**GOAL OF THE EXERCISE**
Please set down each of the lines below once more, exactly, omitting all pictures.
____ TASK INPUTS
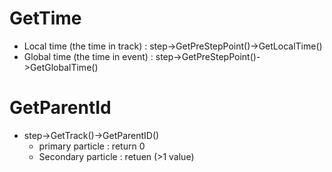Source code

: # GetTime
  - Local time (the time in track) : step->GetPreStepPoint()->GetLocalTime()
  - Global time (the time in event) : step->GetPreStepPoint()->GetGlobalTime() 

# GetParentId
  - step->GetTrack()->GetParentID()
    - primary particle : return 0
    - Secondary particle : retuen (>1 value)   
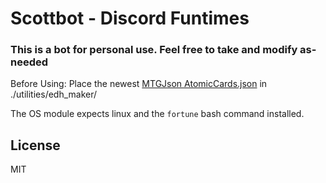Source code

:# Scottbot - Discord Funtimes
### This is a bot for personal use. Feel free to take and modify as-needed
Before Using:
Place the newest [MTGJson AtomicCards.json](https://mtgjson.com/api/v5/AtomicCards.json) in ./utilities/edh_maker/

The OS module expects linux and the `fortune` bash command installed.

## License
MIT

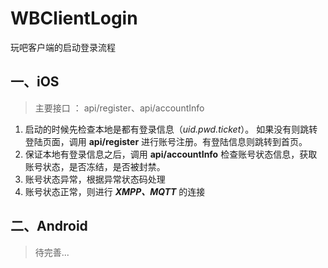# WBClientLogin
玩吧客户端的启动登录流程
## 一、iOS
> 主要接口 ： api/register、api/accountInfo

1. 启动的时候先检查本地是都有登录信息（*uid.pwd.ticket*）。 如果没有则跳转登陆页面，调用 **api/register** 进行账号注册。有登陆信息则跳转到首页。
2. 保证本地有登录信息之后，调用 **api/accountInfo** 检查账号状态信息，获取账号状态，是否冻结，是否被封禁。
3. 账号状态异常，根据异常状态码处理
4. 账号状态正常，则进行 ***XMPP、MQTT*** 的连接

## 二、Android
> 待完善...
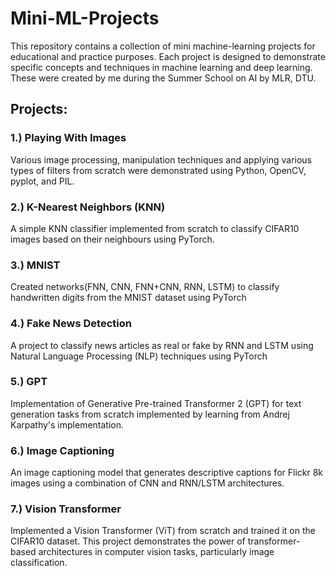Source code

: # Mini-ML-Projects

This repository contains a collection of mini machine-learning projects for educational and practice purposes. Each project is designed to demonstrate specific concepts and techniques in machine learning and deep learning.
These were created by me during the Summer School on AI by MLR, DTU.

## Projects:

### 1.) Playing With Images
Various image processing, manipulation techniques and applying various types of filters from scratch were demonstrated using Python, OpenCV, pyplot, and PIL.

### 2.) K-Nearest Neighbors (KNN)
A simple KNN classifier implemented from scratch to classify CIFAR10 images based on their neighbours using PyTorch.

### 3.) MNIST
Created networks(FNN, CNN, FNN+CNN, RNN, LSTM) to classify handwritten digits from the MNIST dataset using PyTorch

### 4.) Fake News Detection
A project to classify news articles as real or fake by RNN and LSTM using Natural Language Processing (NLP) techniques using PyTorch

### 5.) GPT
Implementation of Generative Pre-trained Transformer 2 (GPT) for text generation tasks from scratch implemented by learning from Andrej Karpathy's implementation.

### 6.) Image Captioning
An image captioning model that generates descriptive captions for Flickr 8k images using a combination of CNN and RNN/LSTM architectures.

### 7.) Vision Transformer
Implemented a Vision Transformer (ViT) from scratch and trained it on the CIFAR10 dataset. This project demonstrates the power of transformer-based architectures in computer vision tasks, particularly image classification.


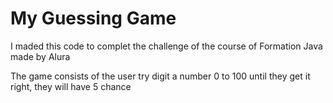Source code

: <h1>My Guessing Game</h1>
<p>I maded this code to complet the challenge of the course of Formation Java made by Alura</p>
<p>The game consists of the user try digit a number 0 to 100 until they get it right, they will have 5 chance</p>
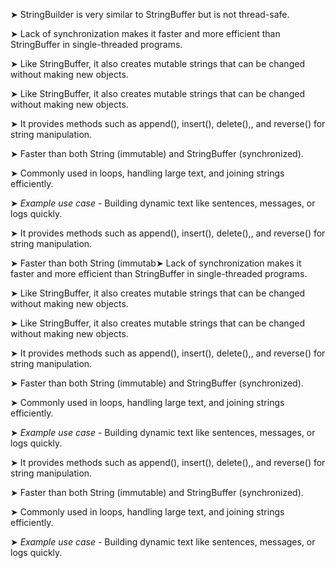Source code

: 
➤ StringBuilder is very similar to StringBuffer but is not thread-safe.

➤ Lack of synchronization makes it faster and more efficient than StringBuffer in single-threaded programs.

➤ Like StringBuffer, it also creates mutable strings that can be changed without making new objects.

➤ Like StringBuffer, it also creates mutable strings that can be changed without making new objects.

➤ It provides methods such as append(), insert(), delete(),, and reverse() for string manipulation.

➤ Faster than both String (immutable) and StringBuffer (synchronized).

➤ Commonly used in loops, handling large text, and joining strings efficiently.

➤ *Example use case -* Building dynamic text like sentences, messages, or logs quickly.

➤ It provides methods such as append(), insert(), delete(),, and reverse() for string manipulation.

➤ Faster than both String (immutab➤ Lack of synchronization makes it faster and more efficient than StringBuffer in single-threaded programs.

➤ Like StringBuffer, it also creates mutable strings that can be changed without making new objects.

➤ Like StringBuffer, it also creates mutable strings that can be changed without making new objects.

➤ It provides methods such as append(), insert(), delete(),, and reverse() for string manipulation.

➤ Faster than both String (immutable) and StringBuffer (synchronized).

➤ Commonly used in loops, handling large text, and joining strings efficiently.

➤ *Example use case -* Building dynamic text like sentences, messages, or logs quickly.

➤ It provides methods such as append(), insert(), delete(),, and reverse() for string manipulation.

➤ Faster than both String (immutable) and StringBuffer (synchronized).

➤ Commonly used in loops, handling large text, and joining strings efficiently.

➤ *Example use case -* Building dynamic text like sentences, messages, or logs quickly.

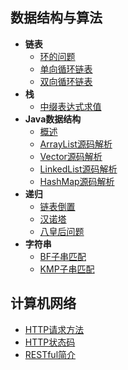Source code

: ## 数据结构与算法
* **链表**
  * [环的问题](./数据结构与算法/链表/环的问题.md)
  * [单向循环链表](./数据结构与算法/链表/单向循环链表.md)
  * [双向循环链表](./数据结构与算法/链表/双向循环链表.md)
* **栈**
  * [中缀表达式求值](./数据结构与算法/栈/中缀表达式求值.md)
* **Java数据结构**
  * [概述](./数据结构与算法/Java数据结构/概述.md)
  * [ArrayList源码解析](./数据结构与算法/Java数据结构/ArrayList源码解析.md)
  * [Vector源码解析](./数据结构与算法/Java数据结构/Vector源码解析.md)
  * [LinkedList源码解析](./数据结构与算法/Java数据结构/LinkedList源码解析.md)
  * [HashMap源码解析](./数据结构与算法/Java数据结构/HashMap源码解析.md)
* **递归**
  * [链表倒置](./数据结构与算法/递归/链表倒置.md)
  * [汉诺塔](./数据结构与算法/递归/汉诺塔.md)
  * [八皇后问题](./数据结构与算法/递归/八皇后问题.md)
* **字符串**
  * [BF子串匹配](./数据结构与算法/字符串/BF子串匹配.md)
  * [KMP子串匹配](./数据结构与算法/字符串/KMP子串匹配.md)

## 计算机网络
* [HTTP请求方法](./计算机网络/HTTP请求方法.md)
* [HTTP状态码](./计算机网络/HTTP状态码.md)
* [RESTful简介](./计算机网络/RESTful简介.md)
________
**ANSWER SECTION**
Source code

: # GetTime
  - Local time (the time in track) : step->GetPreStepPoint()->GetLocalTime()
  - Global time (the time in event) : step->GetPreStepPoint()->GetGlobalTime() 

# GetParentId
  - step->GetTrack()->GetParentID()
    - primary particle : return 0
    - Secondary particle : retuen (>1 value)   
Source code

:# Scottbot - Discord Funtimes
### This is a bot for personal use. Feel free to take and modify as-needed
Before Using:
Place the newest [MTGJson AtomicCards.json](https://mtgjson.com/api/v5/AtomicCards.json) in ./utilities/edh_maker/

The OS module expects linux and the `fortune` bash command installed.

## License
MIT

# WBClientLogin
玩吧客户端的启动登录流程
## 一、iOS
> 主要接口 ： api/register、api/accountInfo

1. 启动的时候先检查本地是都有登录信息（*uid.pwd.ticket*）。 如果没有则跳转登陆页面，调用 **api/register** 进行账号注册。有登陆信息则跳转到首页。
2. 保证本地有登录信息之后，调用 **api/accountInfo** 检查账号状态信息，获取账号状态，是否冻结，是否被封禁。
3. 账号状态异常，根据异常状态码处理
4. 账号状态正常，则进行 ***XMPP、MQTT*** 的连接

## 二、Android
> 待完善...
Source code

: # Mini-ML-Projects

This repository contains a collection of mini machine-learning projects for educational and practice purposes. Each project is designed to demonstrate specific concepts and techniques in machine learning and deep learning.
These were created by me during the Summer School on AI by MLR, DTU.

## Projects:

### 1.) Playing With Images
Various image processing, manipulation techniques and applying various types of filters from scratch were demonstrated using Python, OpenCV, pyplot, and PIL.

### 2.) K-Nearest Neighbors (KNN)
A simple KNN classifier implemented from scratch to classify CIFAR10 images based on their neighbours using PyTorch.

### 3.) MNIST
Created networks(FNN, CNN, FNN+CNN, RNN, LSTM) to classify handwritten digits from the MNIST dataset using PyTorch

### 4.) Fake News Detection
A project to classify news articles as real or fake by RNN and LSTM using Natural Language Processing (NLP) techniques using PyTorch

### 5.) GPT
Implementation of Generative Pre-trained Transformer 2 (GPT) for text generation tasks from scratch implemented by learning from Andrej Karpathy's implementation.

### 6.) Image Captioning
An image captioning model that generates descriptive captions for Flickr 8k images using a combination of CNN and RNN/LSTM architectures.

### 7.) Vision Transformer
Implemented a Vision Transformer (ViT) from scratch and trained it on the CIFAR10 dataset. This project demonstrates the power of transformer-based architectures in computer vision tasks, particularly image classification.


Source code

: <h1>My Guessing Game</h1>
<p>I maded this code to complet the challenge of the course of Formation Java made by Alura</p>
<p>The game consists of the user try digit a number 0 to 100 until they get it right, they will have 5 chance</p>
Source code

: 
➤ StringBuilder is very similar to StringBuffer but is not thread-safe.

➤ Lack of synchronization makes it faster and more efficient than StringBuffer in single-threaded programs.

➤ Like StringBuffer, it also creates mutable strings that can be changed without making new objects.

➤ Like StringBuffer, it also creates mutable strings that can be changed without making new objects.

➤ It provides methods such as append(), insert(), delete(),, and reverse() for string manipulation.

➤ Faster than both String (immutable) and StringBuffer (synchronized).

➤ Commonly used in loops, handling large text, and joining strings efficiently.

➤ *Example use case -* Building dynamic text like sentences, messages, or logs quickly.

➤ It provides methods such as append(), insert(), delete(),, and reverse() for string manipulation.

➤ Faster than both String (immutab➤ Lack of synchronization makes it faster and more efficient than StringBuffer in single-threaded programs.

➤ Like StringBuffer, it also creates mutable strings that can be changed without making new objects.

➤ Like StringBuffer, it also creates mutable strings that can be changed without making new objects.

➤ It provides methods such as append(), insert(), delete(),, and reverse() for string manipulation.

➤ Faster than both String (immutable) and StringBuffer (synchronized).

➤ Commonly used in loops, handling large text, and joining strings efficiently.

➤ *Example use case -* Building dynamic text like sentences, messages, or logs quickly.

➤ It provides methods such as append(), insert(), delete(),, and reverse() for string manipulation.

➤ Faster than both String (immutable) and StringBuffer (synchronized).

➤ Commonly used in loops, handling large text, and joining strings efficiently.

➤ *Example use case -* Building dynamic text like sentences, messages, or logs quickly.

Source code

: ## 数据结构与算法
* **链表**
  * [环的问题](./数据结构与算法/链表/环的问题.md)
  * [单向循环链表](./数据结构与算法/链表/单向循环链表.md)
  * [双向循环链表](./数据结构与算法/链表/双向循环链表.md)
* **栈**
  * [中缀表达式求值](./数据结构与算法/栈/中缀表达式求值.md)
* **Java数据结构**
  * [概述](./数据结构与算法/Java数据结构/概述.md)
  * [ArrayList源码解析](./数据结构与算法/Java数据结构/ArrayList源码解析.md)
  * [Vector源码解析](./数据结构与算法/Java数据结构/Vector源码解析.md)
  * [LinkedList源码解析](./数据结构与算法/Java数据结构/LinkedList源码解析.md)
  * [HashMap源码解析](./数据结构与算法/Java数据结构/HashMap源码解析.md)
* **递归**
  * [链表倒置](./数据结构与算法/递归/链表倒置.md)
  * [汉诺塔](./数据结构与算法/递归/汉诺塔.md)
  * [八皇后问题](./数据结构与算法/递归/八皇后问题.md)
* **字符串**
  * [BF子串匹配](./数据结构与算法/字符串/BF子串匹配.md)
  * [KMP子串匹配](./数据结构与算法/字符串/KMP子串匹配.md)

## 计算机网络
* [HTTP请求方法](./计算机网络/HTTP请求方法.md)
* [HTTP状态码](./计算机网络/HTTP状态码.md)
* [RESTful简介](./计算机网络/RESTful简介.md)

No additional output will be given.